Uno dei maggiori esperti britannici del morbo di Alzheimer afferma che c’è motivo di sperare in un trattamento efficace per la forma più comune della malattia entro il 2040. La professoressa Julie Williams dell’Università di Cardiff afferma che nel 2009 si sapeva che solo tre geni erano collegati alla malattia di Alzheimer, mentre oggi se ne contano 92, il che rappresenta un enorme aumento delle conoscenze su questa malattia debilitante.

“Le cose stanno accelerando e migliorando continuamente”, ha dichiarato Williams alla BBC. “Ho imparato più cose negli ultimi sette anni che nei precedenti 20”. Williams, direttore dell’UK Dementia Research Institute dell’Università di Cardiff, studia la malattia da 30 anni. La malattia di Alzheimer è una forma progressiva di demenza che attualmente non ha né una cura né un trattamento efficace per rallentare la progressione dei sintomi. Williams è tuttavia ottimista sul fatto che le terapie geniche avanzate riveleranno di più sulla malattia e, auspicabilmente, condurranno i medici, i ricercatori e, in ultima analisi, i pazienti e le loro famiglie a un trattamento che rallenterà o addirittura fermerà l’insorgenza del deterioramento cognitivo. “Una volta che si sa da dove iniziare a cercare, si possono studiare gli effetti che i geni hanno su specifiche attività cerebrali”, ha detto Williams.

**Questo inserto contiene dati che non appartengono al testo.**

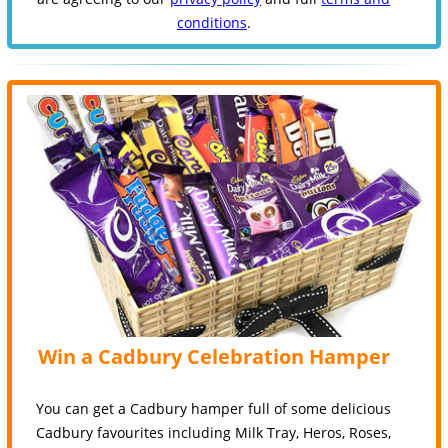
conditions
.
Win a Cadbury Celebration Hamper
You can get a Cadbury hamper full of some delicious
Cadbury favourites including Milk Tray, Heros, Roses,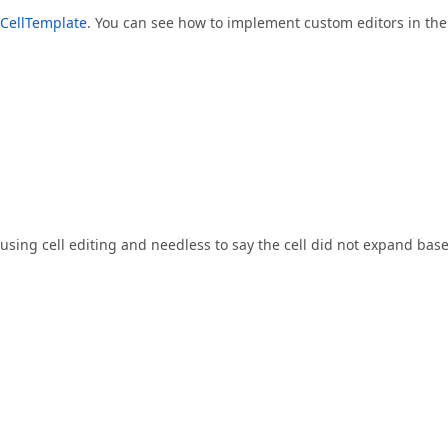
tCellTemplate
. You can see how to implement custom editors in the
e using cell editing and needless to say the cell did not expand bas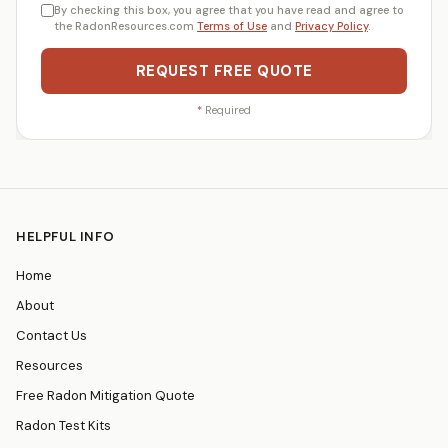
By checking this box, you agree that you have read and agree to
the RadonResources.com
Terms of Use
and
Privacy Policy
.
REQUEST FREE QUOTE
*
Required
HELPFUL INFO
Home
About
Contact Us
Resources
Free Radon Mitigation Quote
Radon Test Kits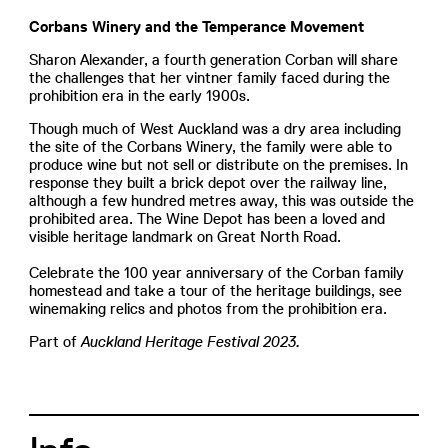
Corbans Winery and the Temperance Movement
Sharon Alexander, a fourth generation Corban will share
the challenges that her vintner family faced during the
prohibition era in the early 1900s.
Though much of West Auckland was a dry area including
the site of the Corbans Winery, the family were able to
produce wine but not sell or distribute on the premises. In
response they built a brick depot over the railway line,
although a few hundred metres away, this was outside the
prohibited area. The Wine Depot has been a loved and
visible heritage landmark on Great North Road.
Celebrate the 100 year anniversary of the Corban family
homestead and take a tour of the heritage buildings, see
winemaking relics and photos from the prohibition era.
Part of
Auckland Heritage Festival 2023.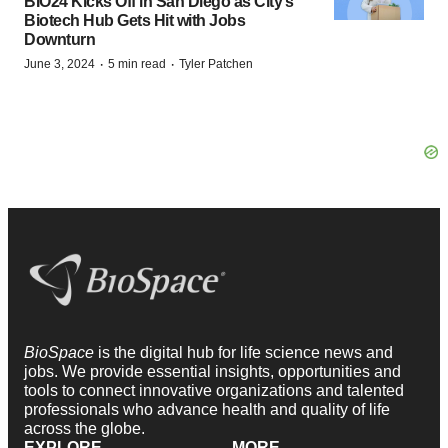
BIO24 Kicks Off in San Diego as City’s
Biotech Hub Gets Hit with Jobs
Downturn
·
·
June 3, 2024
5 min read
Tyler Patchen
BioSpace
is the digital hub for life science news and
jobs. We provide essential insights, opportunities and
tools to connect innovative organizations and talented
professionals who advance health and quality of life
across the globe.
EXPLORE
MORE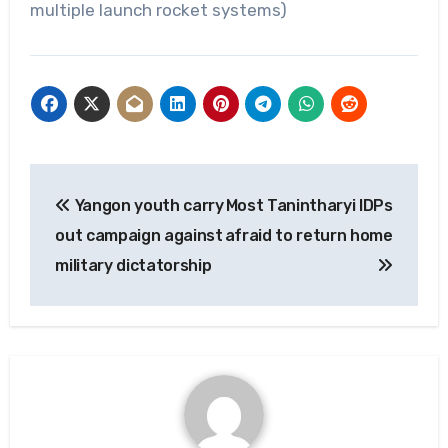
multiple launch rocket systems)
Post
Yangon youth carry
Most Tanintharyi IDPs
navigation
out campaign against
afraid to return home
military dictatorship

Progressi verso il trattamento nel corso degli anni

I progressi nella malattia di Alzheimer, che ogni anno colpisce 850.000 persone nel Regno Unito, mentre ci sono più di 10 milioni di nuovi casi di demenza ogni anno in tutto il mondo, secondo l’Alzheimer’s Disease International. Non tutti i sintomi della demenza sono legati al morbo di Alzheimer, ma il morbo di Alzheimer è la diagnosi principale di coloro che soffrono di demenza, per cui è particolarmente importante colpire il morbo di Alzheimer per arginare il previsto aumento delle persone affette da demenza negli anni e nei decenni a venire. “Test che negli anni ’90 costavano milioni di euro oggi possono essere eseguiti con circa 30 sterline”, ha detto Williams. “Per esempio, ora sappiamo che i geni difettosi [stanno] cambiando il modo in cui funzionano le cellule immunitarie chiamate microglia”. Sono i netturbini del cervello che eliminano ciò che considerano spazzatura”, spiega la dottoressa. “Potrebbero essere meno efficienti nell’eliminare i rifiuti veri e propri e uccidere erroneamente le cellule cerebrali sane, comprese le sinapsi. Naturalmente le sinapsi sono le connessioni tra i neuroni, quindi se vengono eliminate quando non dovrebbero, si perdono le connessioni, si perde il pensiero, si perdono i ricordi”. Decenni di ricerca sulla malattia di Alzheimer e sulla demenza indicano che non esiste un’unica “cura” per la malattia, ma che il trattamento dovrà adottare un approccio più olistico, attaccando le varie cause da ogni possibile angolazione. Williams spera che il ritmo dei progressi possa portare a trattamenti efficaci entro il 2040, quando si prevede un forte aumento dei casi di demenza.

“Entro il 2040 penso che saremo in grado di offrire una serie di trattamenti e forse non sapremo esattamente perché, ma uno di questi sarà in grado di agire sull’enorme gamma di cause”, ha detto.